Meena Rani @ Minni @ Meena Sood v. Anita Rani Sood
2018-08-23
AMOL RATTAN SINGH
body2018
DigiLaw.ai
JUDGMENT Amol Rattan Singh, J. (Oral) - The present petition has been filed invoking jurisdiction under Article 227 of the Constitution of India, seeking quashing of the order dated 7.3.2017 passed by the Civil Judge (Junior Division), Rajpura, by which the word "cannot", used in the earlier order of that Court dated 03.03.2017, has been corrected to read as "must". 2. Upon query to learned counsel for the respondents as to how the import of the entire order can be completely reversed by the court, she points to the order passed on 03.03.2017 (copy Annexure P-3), which reads as follows : Learned counsel for the plaintiff stated that he wants to lead evidence in rebuttal because defendant produced Will although during plaintiff evidence but burden of proof to prove the execution of Will was upon defendants and defendants discharged their burden in defendant evidence itself and when the burden of proof regarding the Will was on the defendants, then how the plaintiff could have adduced the evidence regarding ingenuity of the Will and hence opportunity cannot be given to plaintiff. On the other side, learned counsel for defendant submitted that as the Will was presented during the plaintiff evidence and plaintiff had sufficient opportunity to discharge the burden of proof of Will although burden to prove the Will was on the defendants. After considering the rival submission of the parties and going through the case file, this Court is of the considered view that in the interest of just and for the fair decision of case, plaintiff cannot be given opportunity to prove or dis-prove the Will in question.
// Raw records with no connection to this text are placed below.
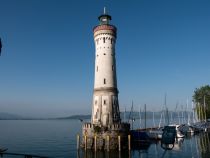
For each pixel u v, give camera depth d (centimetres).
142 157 5875
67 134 13488
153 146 7356
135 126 18162
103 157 5822
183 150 6656
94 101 6838
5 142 9631
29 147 8206
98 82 6812
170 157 5831
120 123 6369
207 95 13262
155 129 9625
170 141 6700
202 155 5944
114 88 6819
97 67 6931
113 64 6969
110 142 6044
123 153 6150
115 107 6712
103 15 7188
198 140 8550
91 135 6200
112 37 7038
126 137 6350
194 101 13650
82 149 6462
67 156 6397
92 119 6819
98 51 6988
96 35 7088
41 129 18450
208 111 12988
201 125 11575
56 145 8612
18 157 6069
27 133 14288
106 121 6488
Now the case is adjourned to 6.3.2017 for statement of expert." 3. She submits that the impugned order dated 7.3.2017 is obviously stating correctly that the word "cannot" is a typographical error, in view of the fact that even in the first paragraph of the order dated 3.3.2017, even while noticing the contentions of counsel for the plaintiff (respondent herein), to the effect that the plaintiffs want to lead evidence in rebuttal, the last line thereof says that the plaintiffs' contention is that opportunity cannot be given to him to lead such evidence. 4.
4. She submits that very obviously the word "cannot" in that context is completely and wholly irrational and illogical and is a typographical error, which has again been repeated in last paragraph of the order thereby changing the nature of the order, which mistake has been correctly rectified by the trial Court vide the impugned order dated 07.03.2017. 5. Upon learned counsel for the petitioners submitting that the amendment has been made without any opportunity granted to the petitioners defendants, to oppose the correction made in the impugned order, which changes the complete nature thereof, learned counsel for the respondents refers to section 152 of the Code of Civil Procedure, which reads as follows :- "152. Amendment of judgments, decrees or orders - Clerical or arithmetical mistakes in judgments, decrees or orders or errors arising therein from any accidental slip or omission may at any time be corrected by the Court either of its own motion or on the application of any of the parties." 6. She submits that in the aforesaid circumstances very obviously it was only an 'accidental slip' that led to the word "cannot" being written in the earlier order dated 3.3.2017 instead of word "must", as has been held by the trial Court in the impugned order. 7. Though I agree with learned counsel for the respondents, on the seeming absurdity of the word 'cannot' in the said order, in the context of what had been sought by counsel for the plaintiff before the trial Court, however, in view of the fact that learned counsel for the petitioners insists that the petitioners must be given an opportunity to at least argue on the fact that the word "cannot" was not an accidental slip in the order dated 3.3.2017 and that the trial Court has erred in holding so in the impugned order, without noticing any contention on behalf of the petitioners-defendants, consequently, the impugned order is set aside with the petitioners-defendants given one opportunity to argue on the issue of whether the word "cannot" occurring in the order dated 3.3.2017 is an accidental slip/omission/ typographical error on the part of the trial Court, or whether the word was actually meant by the Court in the context in which it was passed. 8.
8. The trial Court would hear the petitioners on that issue and then pass a fresh order on whether or not the word "cannot" in the aforesaid order dated 3.3.2017 was an accidental slip/typographical error, or whether it was actually meant to be written as "cannot" only and not "must". 9. That question would be decided by the trial Court on the next date of hearing itself, after hearing both, learned counsel for the petitioners defendants, as also the respondents-plaintiffs. Disposed of.